Segundo Toffoli, uma análise inicial dos documentos já reunidos indica a necessidade imediata dessas medidas, tanto para garantir o avanço das apurações quanto para preservar o Sistema Financeiro Nacional e a segurança dos usuários do sistema.
O processo, que tramitava inicialmente na 10ª Vara Federal de Brasília, foi encaminhado ao STF após o surgimento do nome do deputado João Carlos Bacelar (PL-BA) em documentos da investigação. No começo do mês, Toffoli assumiu a relatoria do caso e determinou a imposição de sigilo reforçado, o que faz com que qualquer nova diligência dependa de sua autorização.

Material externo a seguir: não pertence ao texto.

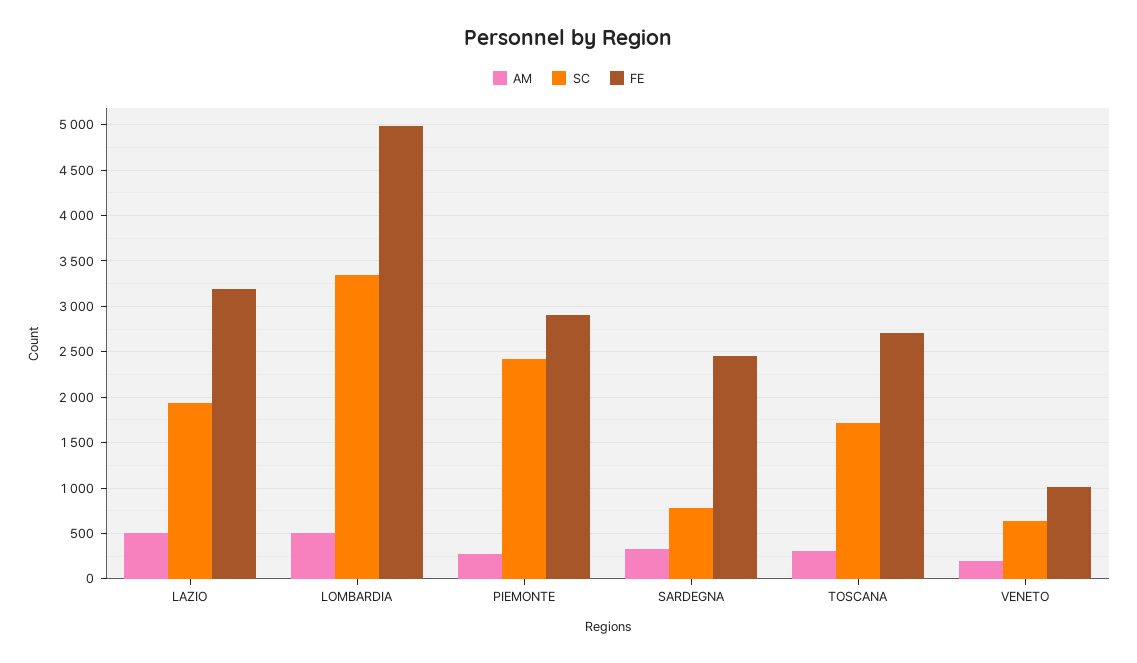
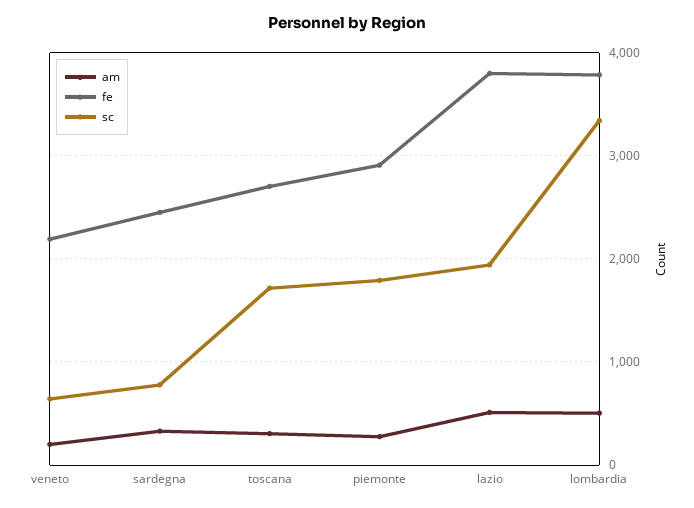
FE, LAZIO: 3200 -> 3800
FE, LOMBARDIA: 5000 -> 3800
SC, PIEMONTE: 2400 -> 1800
FE, VENETO: 1000 -> 2200

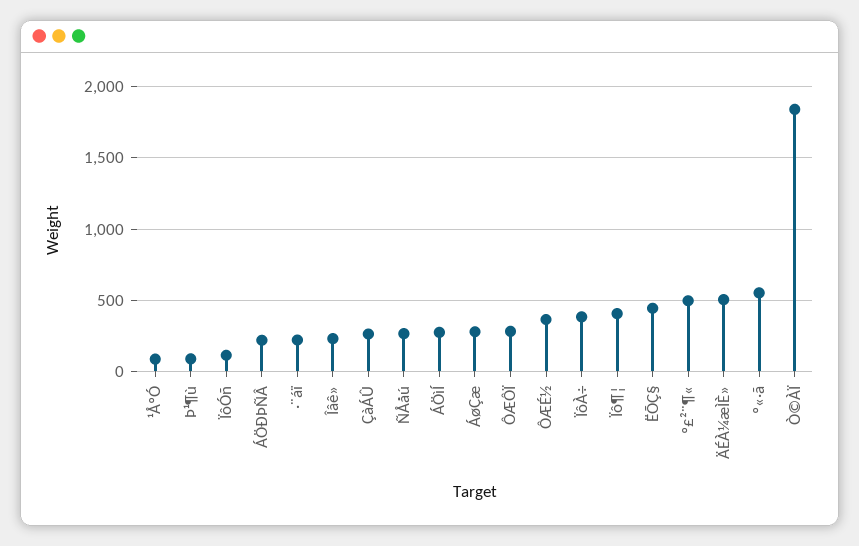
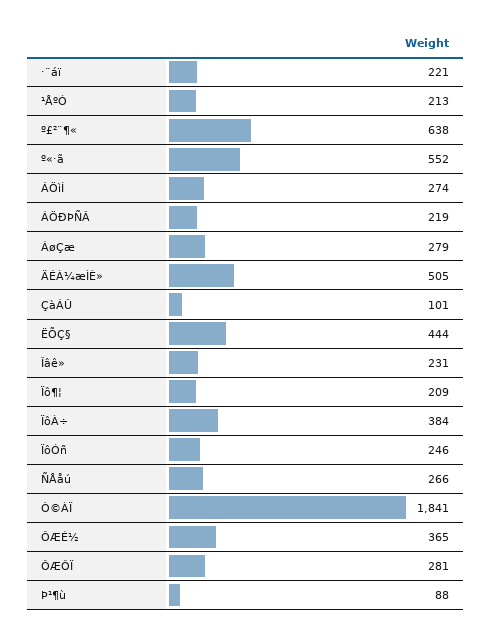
¹ÅºÓ: 100 -> 213
ÏôÓñ: 100 -> 246
ÇàÁÛ: 250 -> 101
Ïô¶¦: 400 -> 209
º£²¨¶«: 500 -> 638

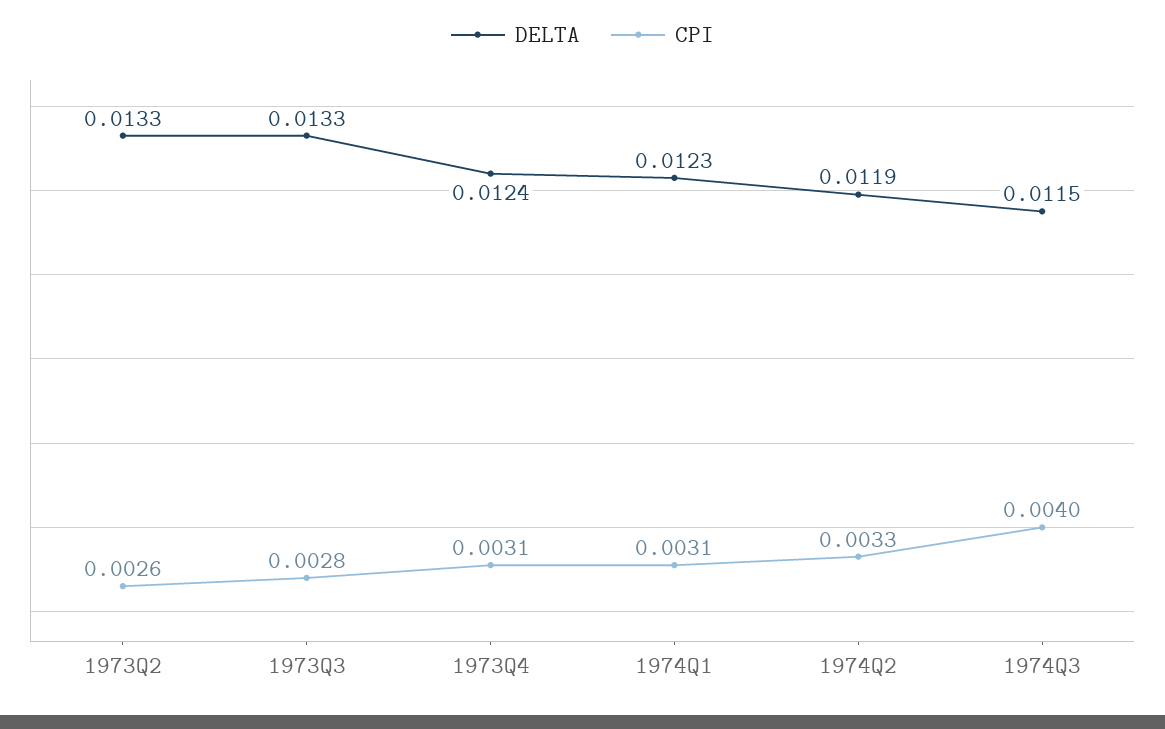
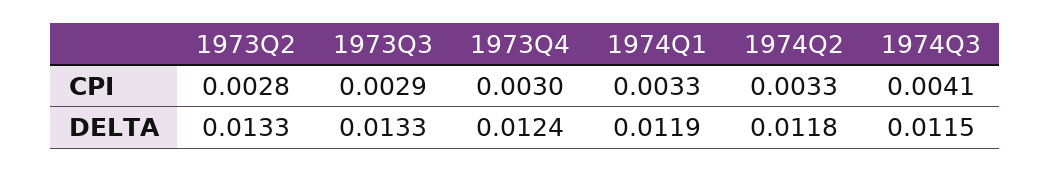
CPI, 1973Q2: 0.0026 -> 0.0028
CPI, 1973Q3: 0.0028 -> 0.0029
CPI, 1973Q4: 0.0031 -> 0.003
DELTA, 1974Q1: 0.0123 -> 0.0119
CPI, 1974Q1: 0.0031 -> 0.0033
DELTA, 1974Q2: 0.0119 -> 0.0118
CPI, 1974Q3: 0.004 -> 0.0041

No despacho, o ministro determinou a tomada de depoimento dos investigados, que deverão prestar esclarecimentos detalhados e apresentar documentação relacionada às denúncias. Também ordenou a oitiva de dirigentes do Banco Central, para tratar de temas ligados às atribuições do órgão e às atividades do Banco Master, além de possíveis reflexos em outras instituições financeiras.
A decisão ainda autoriza o delegado responsável a requisitar, de forma imediata, informações a órgãos públicos e empresas privadas, bem como solicitar a quebra de sigilos telefônico, telemático e financeiro de investigados ou de terceiros eventualmente envolvidos.
De acordo com Toffoli, as oitivas poderão ocorrer de forma presencial ou por videoconferência, em salas de audiência do Supremo, devendo ser gravadas e acompanhadas por juízes auxiliares do relator.